Ces projections ne sont que des outils d’exploration du futur, mais il est urgent d’aller au-delà de l’aide d’urgence et des systèmes d’alerte actuels. A ce sujet, trois pistes doivent être explorées.

Tout d’abord, l’augmentation des rendements agricoles, grâce, entre autres, à une meilleure gestion des ressources en eau. Ensuite, la maîtrise de la croissance démographique, au travers de programmes non coercitifs d’information et de services en matière de planification familiale.

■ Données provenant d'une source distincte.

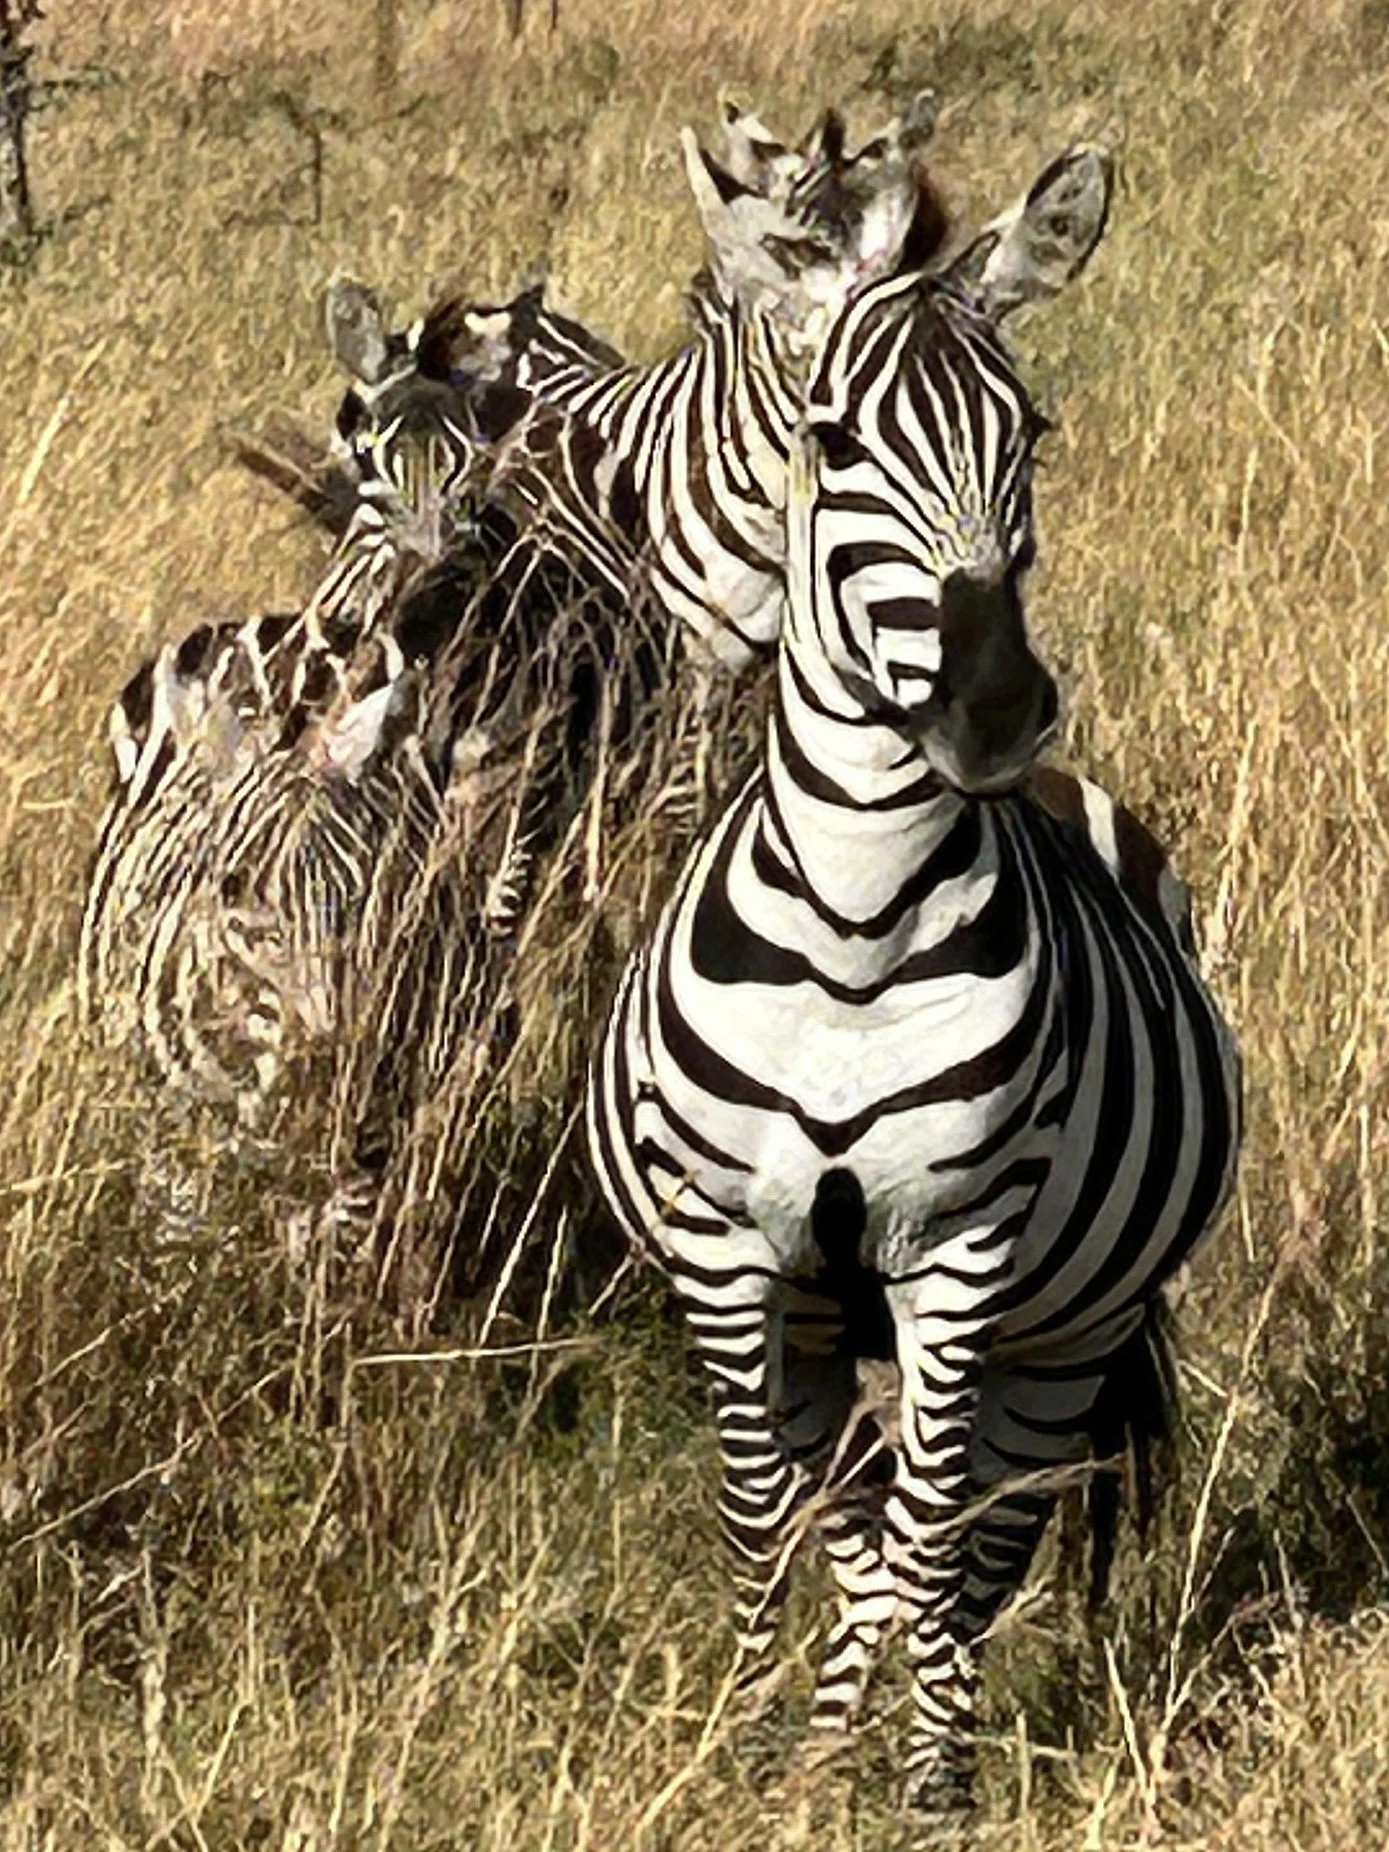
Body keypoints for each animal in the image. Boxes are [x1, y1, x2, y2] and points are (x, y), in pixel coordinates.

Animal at [586, 144, 1241, 1811]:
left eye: (1033, 436)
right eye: (831, 440)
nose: (995, 712)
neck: (854, 922)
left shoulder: (960, 1248)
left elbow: (936, 1531)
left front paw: (926, 1783)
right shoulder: (726, 1247)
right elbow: (772, 1516)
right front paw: (750, 1755)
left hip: (1066, 1327)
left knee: (975, 1523)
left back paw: (899, 1745)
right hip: (826, 1319)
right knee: (852, 1515)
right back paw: (819, 1744)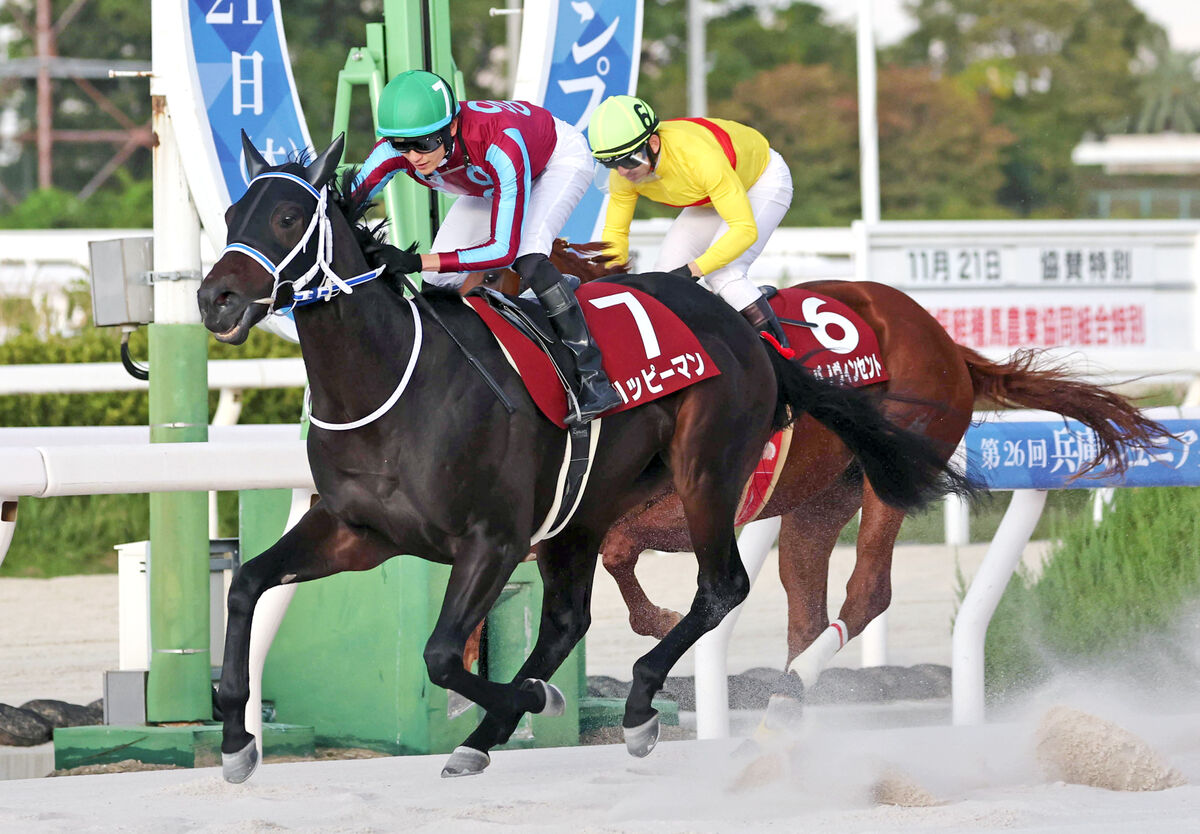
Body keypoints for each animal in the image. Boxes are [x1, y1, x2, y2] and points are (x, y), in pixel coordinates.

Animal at [196, 135, 964, 782]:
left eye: (289, 216)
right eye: (232, 212)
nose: (216, 298)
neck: (395, 385)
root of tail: (745, 330)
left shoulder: (494, 540)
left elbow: (441, 653)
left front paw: (533, 702)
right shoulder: (360, 532)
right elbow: (246, 586)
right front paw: (236, 740)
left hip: (707, 475)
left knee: (724, 588)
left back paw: (637, 706)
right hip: (590, 510)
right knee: (573, 619)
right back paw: (491, 734)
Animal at [465, 237, 1171, 696]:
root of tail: (942, 337)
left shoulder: (678, 508)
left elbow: (617, 553)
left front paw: (658, 621)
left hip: (888, 474)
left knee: (868, 591)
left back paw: (797, 684)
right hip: (819, 499)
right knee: (806, 604)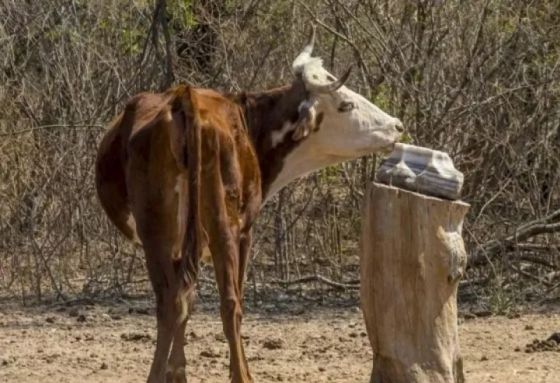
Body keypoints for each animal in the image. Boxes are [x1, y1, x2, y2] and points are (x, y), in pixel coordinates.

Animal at [96, 30, 402, 383]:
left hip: (156, 232)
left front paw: (177, 372)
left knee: (169, 301)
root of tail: (184, 99)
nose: (397, 125)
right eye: (346, 104)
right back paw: (242, 375)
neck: (250, 124)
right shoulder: (245, 232)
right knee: (229, 303)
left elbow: (187, 298)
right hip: (223, 227)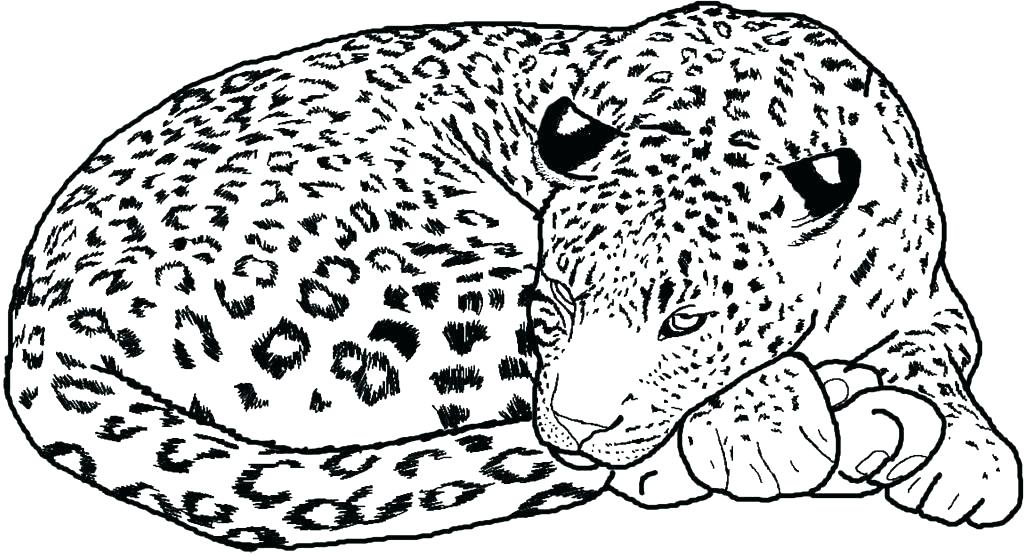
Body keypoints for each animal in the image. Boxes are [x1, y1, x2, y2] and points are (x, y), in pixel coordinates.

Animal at [5, 1, 1021, 550]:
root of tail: (42, 307)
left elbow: (941, 352)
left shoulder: (931, 295)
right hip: (422, 279)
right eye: (559, 302)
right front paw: (770, 429)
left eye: (686, 320)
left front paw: (970, 462)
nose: (579, 425)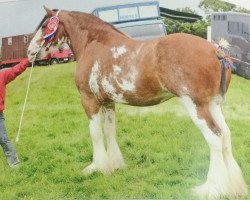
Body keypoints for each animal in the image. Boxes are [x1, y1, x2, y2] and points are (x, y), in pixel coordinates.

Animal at [27, 6, 248, 198]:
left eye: (45, 26)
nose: (30, 51)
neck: (94, 45)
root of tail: (217, 51)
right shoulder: (108, 102)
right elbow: (109, 132)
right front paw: (115, 164)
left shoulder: (89, 100)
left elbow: (96, 134)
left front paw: (97, 167)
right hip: (213, 104)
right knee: (226, 135)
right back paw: (233, 187)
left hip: (196, 105)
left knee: (215, 138)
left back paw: (211, 189)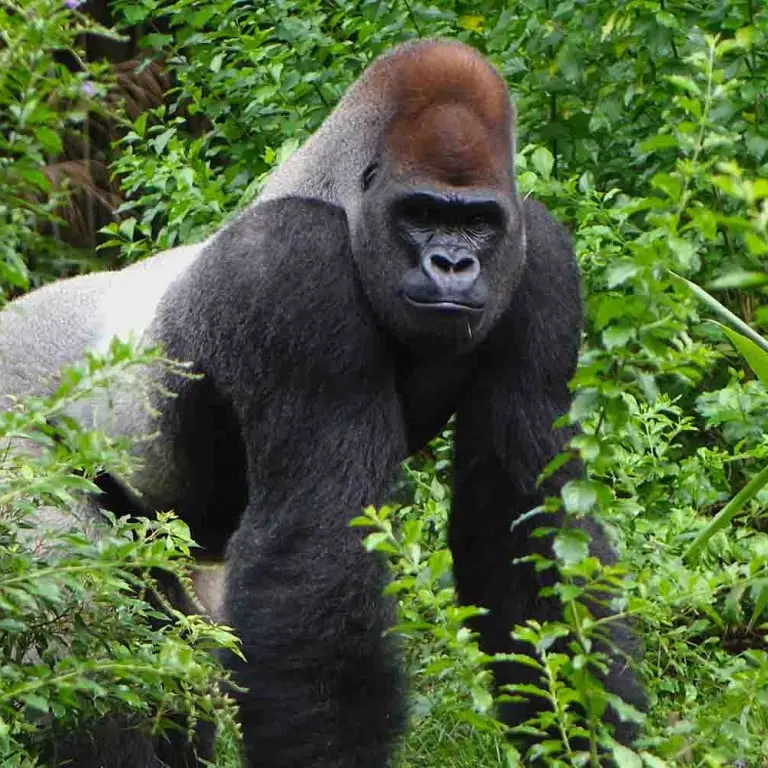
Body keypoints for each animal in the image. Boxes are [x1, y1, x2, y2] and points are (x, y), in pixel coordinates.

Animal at [0, 39, 644, 766]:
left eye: (477, 221)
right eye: (421, 213)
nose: (454, 265)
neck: (334, 193)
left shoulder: (543, 258)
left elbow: (525, 522)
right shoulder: (294, 266)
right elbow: (321, 544)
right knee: (81, 626)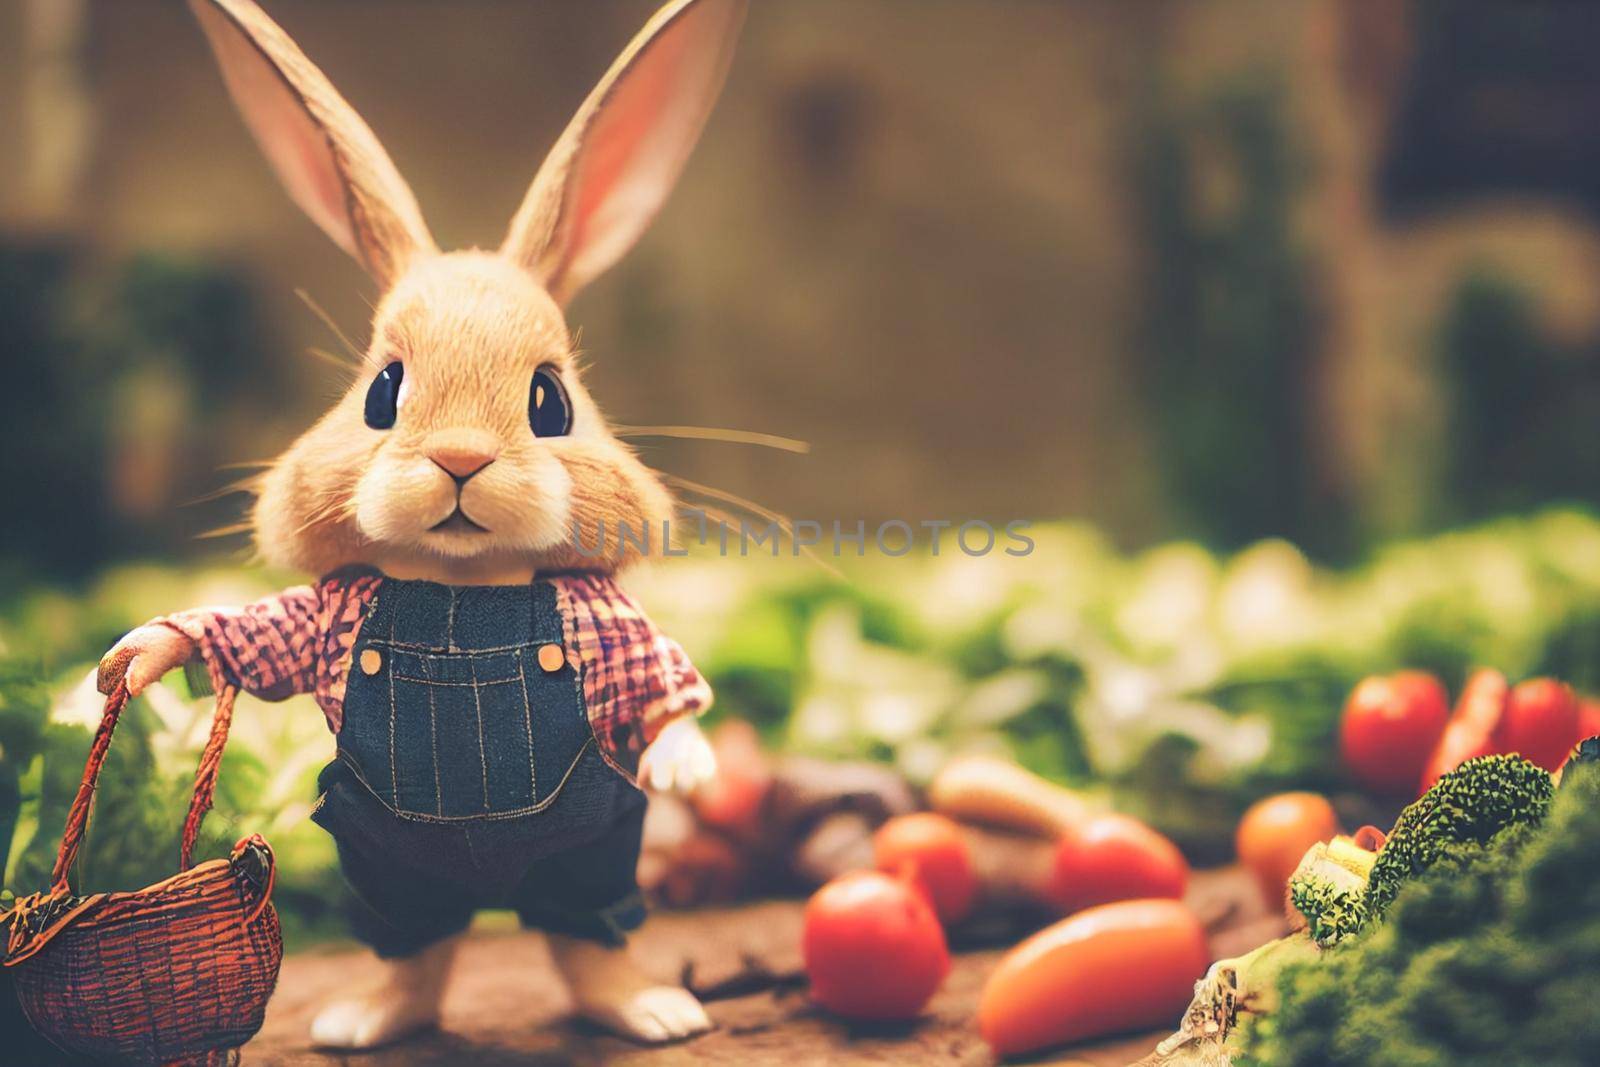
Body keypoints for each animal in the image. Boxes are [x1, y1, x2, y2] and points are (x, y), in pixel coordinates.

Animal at [96, 0, 745, 1049]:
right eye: (382, 392)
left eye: (551, 401)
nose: (460, 458)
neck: (463, 592)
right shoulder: (323, 614)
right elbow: (239, 631)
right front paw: (133, 656)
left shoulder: (604, 619)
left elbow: (660, 673)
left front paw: (685, 759)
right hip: (389, 878)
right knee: (419, 941)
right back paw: (363, 1022)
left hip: (595, 859)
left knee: (582, 928)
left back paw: (650, 1011)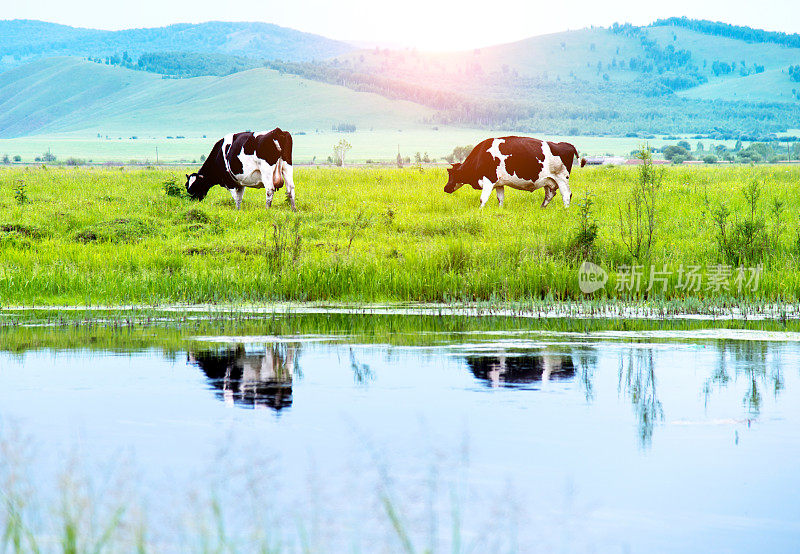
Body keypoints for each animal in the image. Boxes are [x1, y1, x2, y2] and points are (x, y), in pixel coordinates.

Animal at [440, 137, 584, 208]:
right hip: (549, 181)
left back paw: (565, 210)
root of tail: (566, 144)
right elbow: (500, 199)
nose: (445, 188)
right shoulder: (499, 183)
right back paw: (542, 208)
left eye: (451, 174)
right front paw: (500, 209)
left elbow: (483, 198)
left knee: (566, 195)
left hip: (562, 178)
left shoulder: (489, 180)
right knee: (549, 195)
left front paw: (480, 211)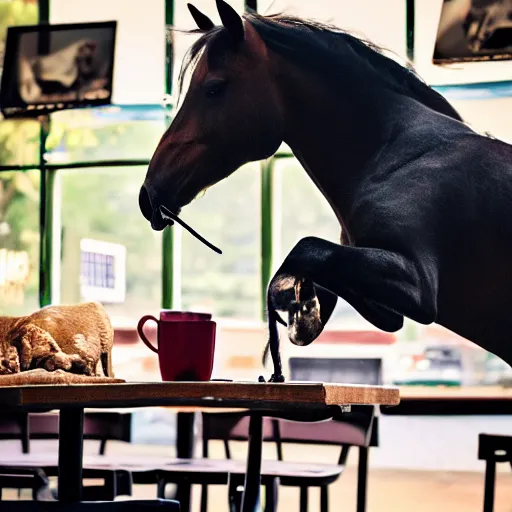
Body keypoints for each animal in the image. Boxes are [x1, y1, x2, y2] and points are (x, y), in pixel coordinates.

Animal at [139, 0, 512, 382]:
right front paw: (304, 306)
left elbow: (304, 249)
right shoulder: (386, 295)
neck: (397, 153)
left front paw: (296, 309)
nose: (148, 194)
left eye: (213, 88)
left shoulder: (416, 282)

Enfin, l’allocation par l’Etat et l’aide extérieure de ressources suffisantes pour appuyer les innovations techniques dans l’agriculture et pour faire face aux coûts des importations de céréales, qui resteront indispensables dans les vingt prochaines années. Faute de cette réflexion à moyen terme, il faut s’attendre à des famines à répétition et à un recours encore plus fréquent et massif qu’aujourd’hui à l’aide alimentaire d’urgence. Qui peut souhaiter cela ?

Jean-Pierre Guengant est démographe, directeur de recherche à l’Institut de recherche pour le développement (IRD), représentant de l’IRD au Burkina Faso, ancien représentant au Niger.